Non è lo Spread: perchè il pomo della discordia di Palazzo Chigi non è quello che vogliono farci credere
Le temperature basse di un Maggio poco disciplinato descrivono in maniera pertinente il gelido clima di Palazzo Chigi. Perchè, checchè se ne dica, questo governo esce con le ossa rotte da quella che avrebbe dovuto essere la campagna elettorale della riappacificazione gialloverde. Ma non si faccia l’errore di credere che la frattura porti la firma di questo o quell’Onorevole, o, peggio ancora, che il nervosismo dell’esecutivo sia da attribuire alla posizioni differenti dei vicepremier in relazione allo sforamento deficit-pil. Alle questioni pratiche, in politica, si pone rimedio cercando un compromesso. E quando la posta in gioco è alta, il compromesso si trova.

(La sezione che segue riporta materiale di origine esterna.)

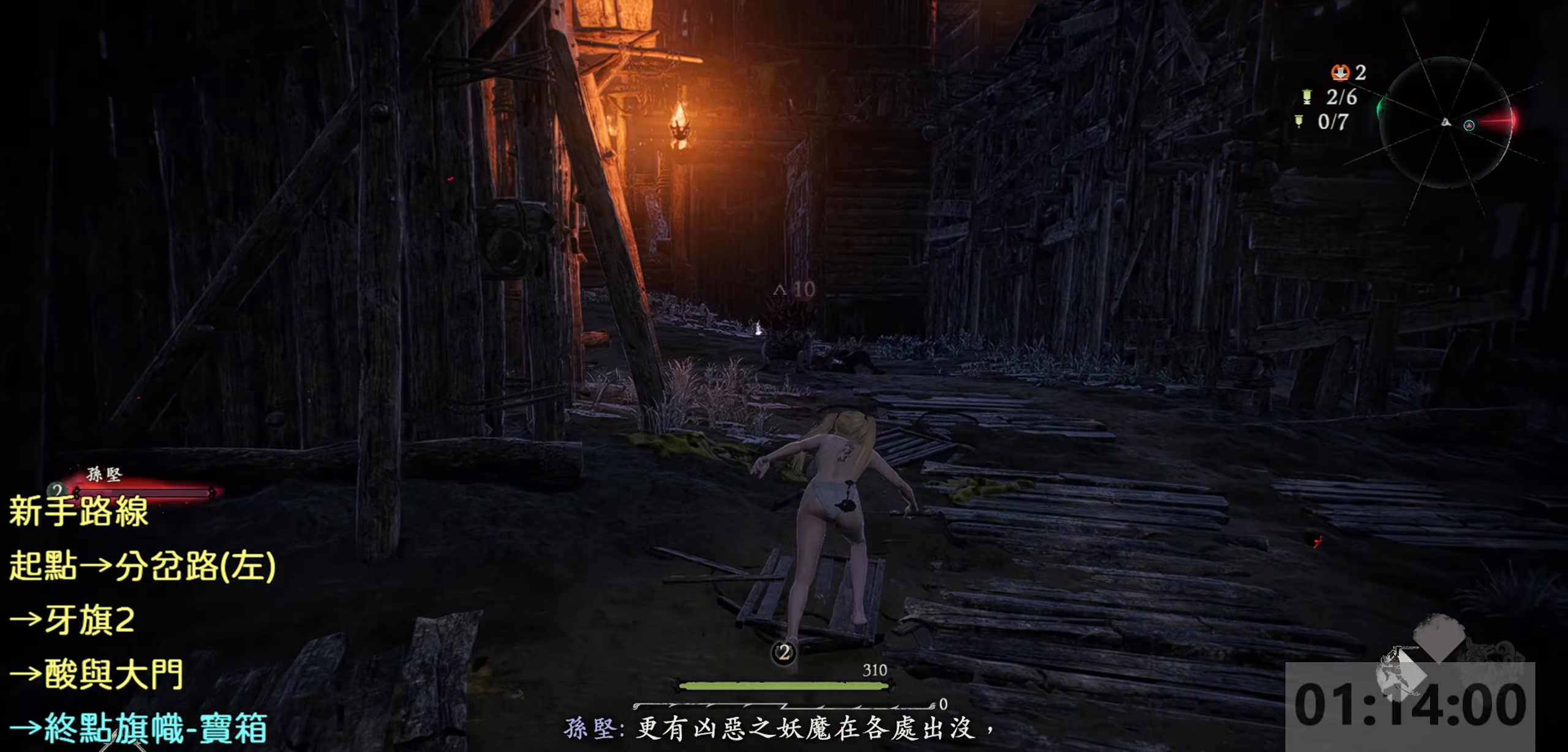
{"buttons": [], "left_stick": "up", "right_stick": "down-left", "events": [[117, "right_stick", "center"], [383, "right_stick", "down-left"]]}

Non si faccia nemmeno l’errore di credere che il caso Siri fosse un regolamento di Conti: troppo poco varrebbe la figura del solo ex sottosegretario a pareggiare una storia di litigi che va avanti da Marzo 2018. O, forse, ancor da prima.
QUESTIONE DI SPREAD: DI MAIO LO TEME, SALVINI LO IGNORA – Lo spread – che, per noi comuni mortali, altro non è che il differenziale di rendimento tra i titoli di stato italiani e i Bund emessi dalla Germania – gioca un ruolo principale nella contesa delle idi di Maggio. Almeno all’apparenza. Perchè il Vicepremier Di Maio, che rappresenta inevitabilmente la corrente moderata dell’esecutivo, ha dichiarato che ” L’obiettivo è quello di far aumentare il salario degli italiani, lo stipendio degli italiani con la legge sul salario minimo orario, non lo spread“.
Il Vicepremier Salvini, che in tanti definiscono “populista” ma che di certo non è da considerarsi un moderato, ha invece optato per il più irriverente dei “Me ne infischio”: “Superare il 3 %? Non solo si può, si deve!” ha commentato il titolare del Viminale. Con fare provocatorio. O forse con la verve di chi, in linea con le imminenti elezioni per il Parlamento Europeo, ha intenzione di far passare un messaggio chiaro di disaccordo nei confronti delle politiche comunitarie degli attuali vertici di Bruxelles. Ai quali strizza invece l’occhio l’ormai ex alleato Silvio Berlusconi. Ma questa è un’altra storia.
LE RAGIONI DELLA DISCORDIA – Non si faccia l’errore di credere che gli eventi sopracitati siano i reali fattori di disaccordo alla base della perenne deadline dinamica dell’esperienza governativo Di Maio – Salviniana, come si diceva in precedenza. Perchè – e la storia ce lo insegna – non esistono esecutivi “rose e fiori”. Guai se fosse così, aggiungiamo, perchè a farne le spese sarebbe il dibattito.
Ma non esistono nemmeno questioni irrisolvibili. E se l’ordinario finisce per diventare insormontabile, allora vuol dire che dietro alle onde si celano gli scogli. Come i sondaggi, che proiettano un Salvini sempre più in crescita, tanto da concedere al sempreverde Giorgetti il ruolo di profeta in patria: “Se il livello di litigiosità resta questo dopo il 26 maggio è evidente che non si potrebbe andare avanti”. Ipse dixit.